> _TRY IT_: Repeat the listing below in full and exactly. Pictures are to be omitted.

> _PROVIDED MATERIAL_:
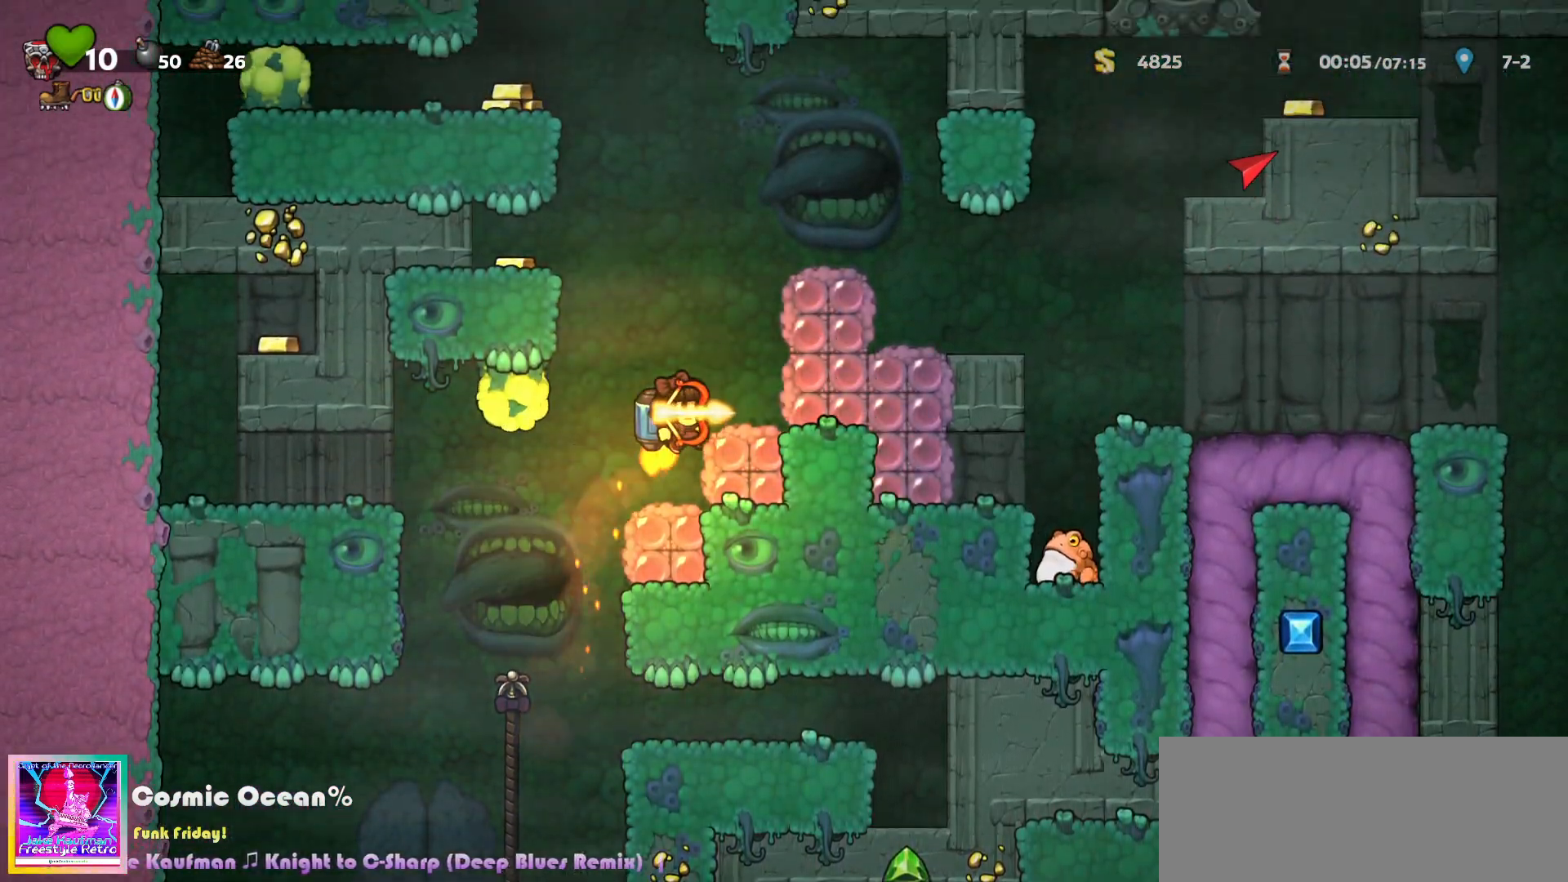
{"keys": ["c"], "events": [[117, "right", "down"], [217, "right", "up"], [300, "left", "down"], [367, "c", "down"], [383, "left", "up"], [433, "c", "up"], [483, "c", "down"]]}
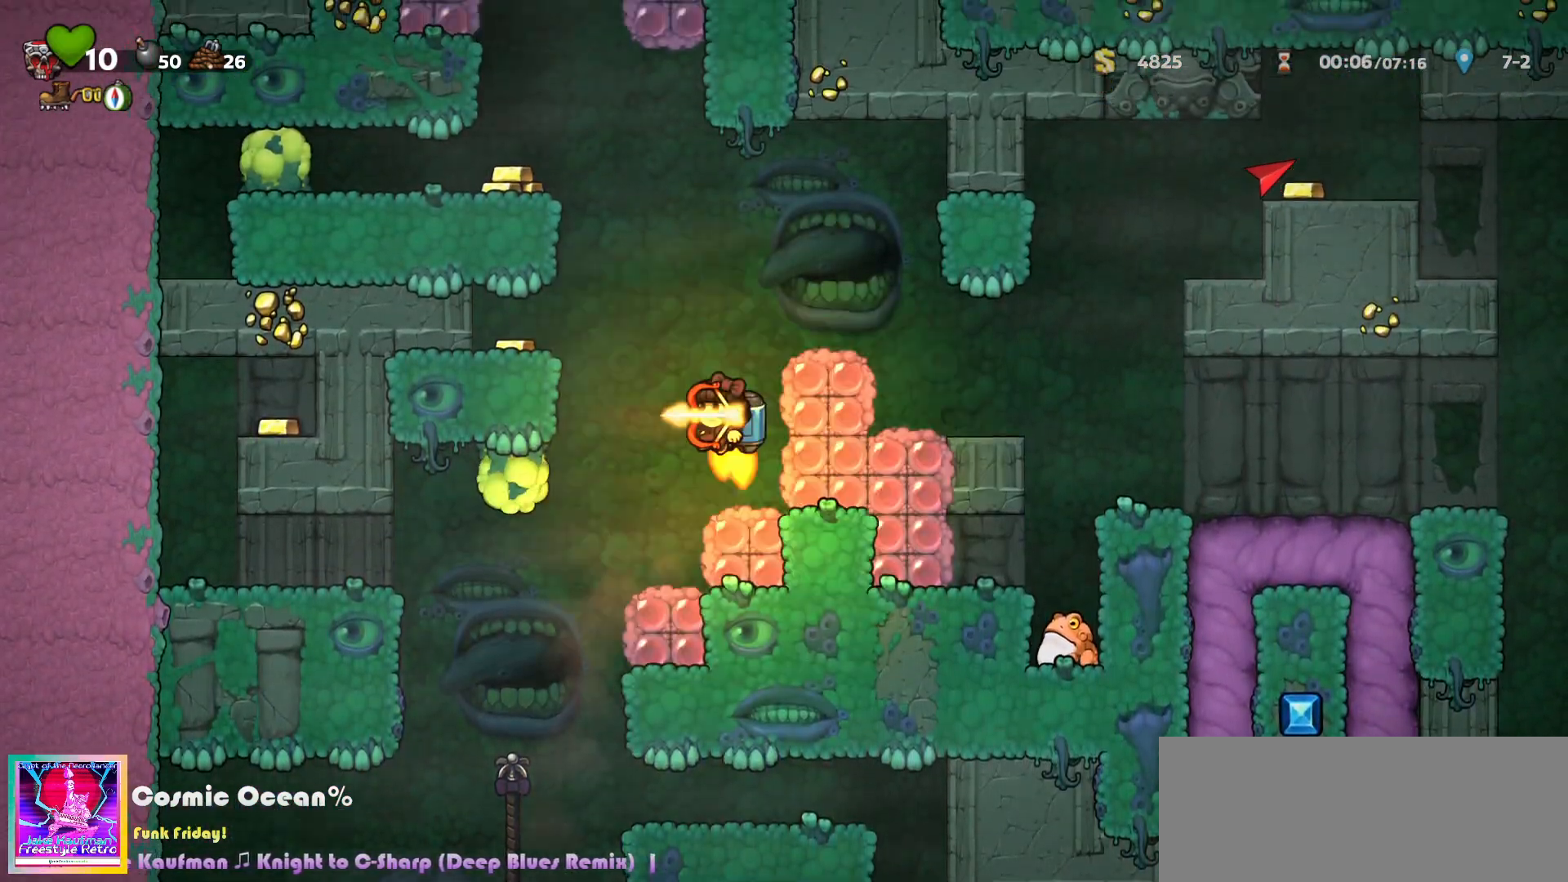
{"keys": ["c", "left"], "events": [[417, "left", "down"]]}
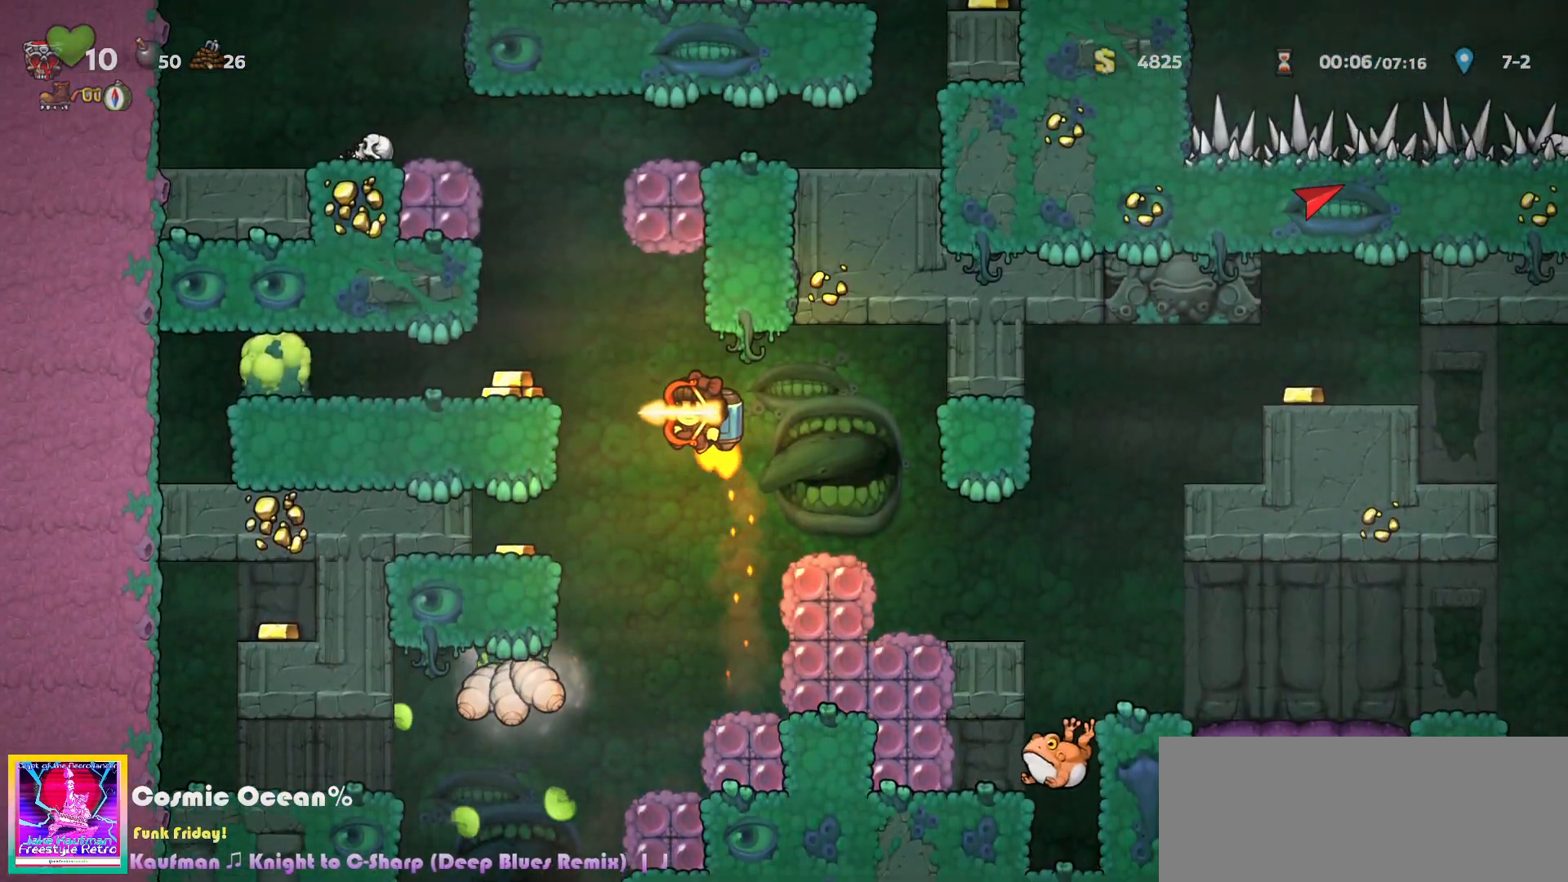
{"keys": ["c", "right"], "events": [[50, "left", "up"], [267, "left", "down"], [350, "left", "up"], [467, "right", "down"]]}
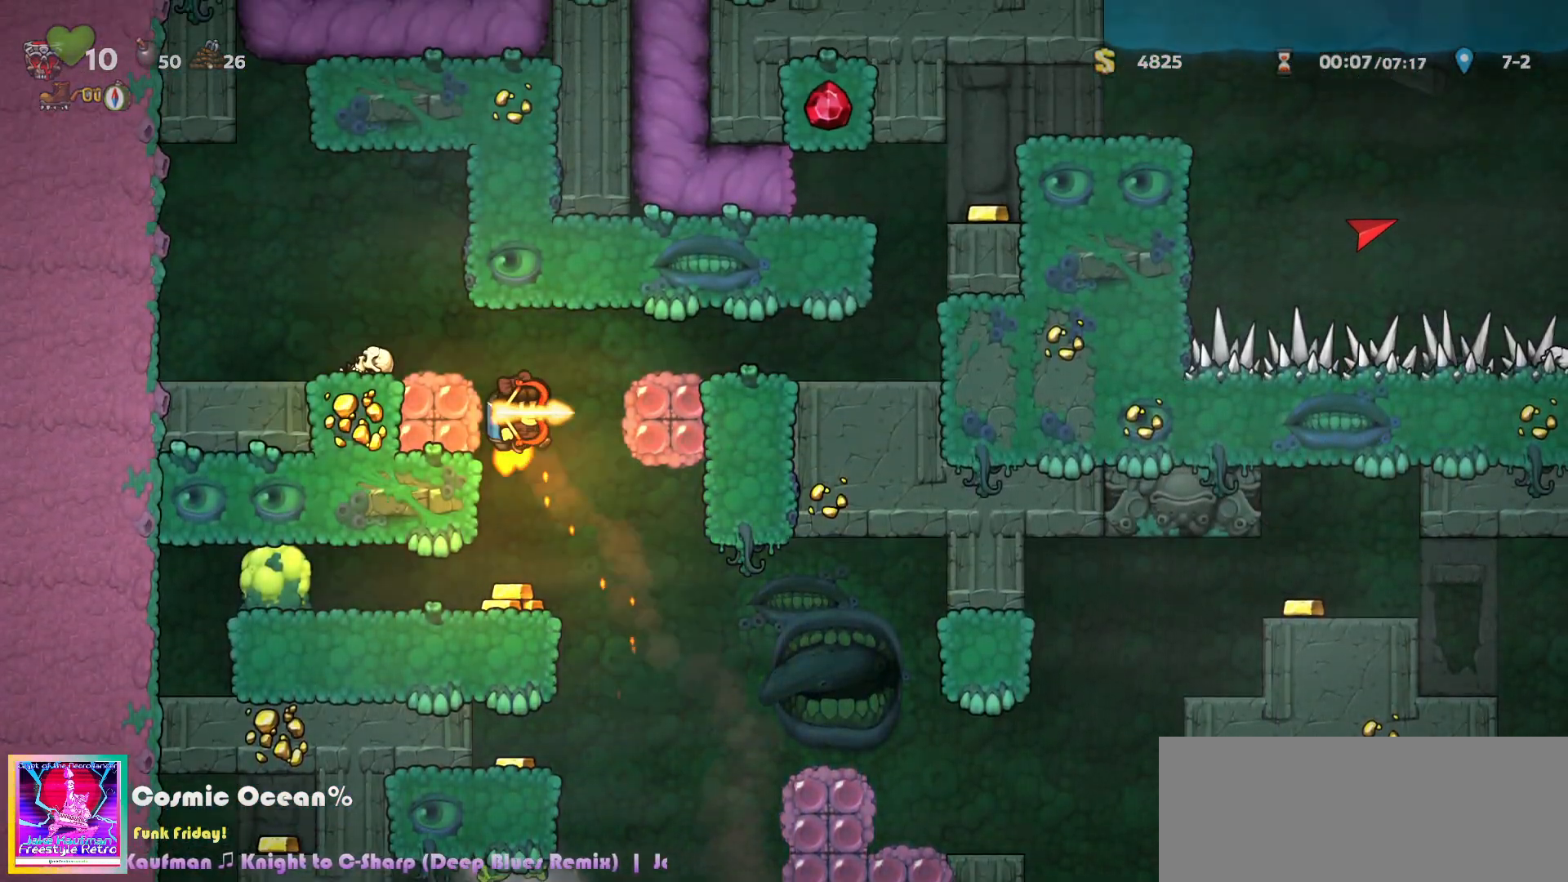
{"keys": ["c", "right"], "events": [[117, "c", "up"], [500, "c", "down"]]}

> _FINISHED EXERCISE_:
{"keys": ["c"], "events": [[117, "right", "down"], [217, "right", "up"], [300, "left", "down"], [367, "c", "down"], [383, "left", "up"], [433, "c", "up"], [483, "c", "down"]]}
{"keys": ["c", "left"], "events": [[417, "left", "down"]]}
{"keys": ["c", "right"], "events": [[50, "left", "up"], [267, "left", "down"], [350, "left", "up"], [467, "right", "down"]]}
{"keys": ["c", "right"], "events": [[117, "c", "up"], [500, "c", "down"]]}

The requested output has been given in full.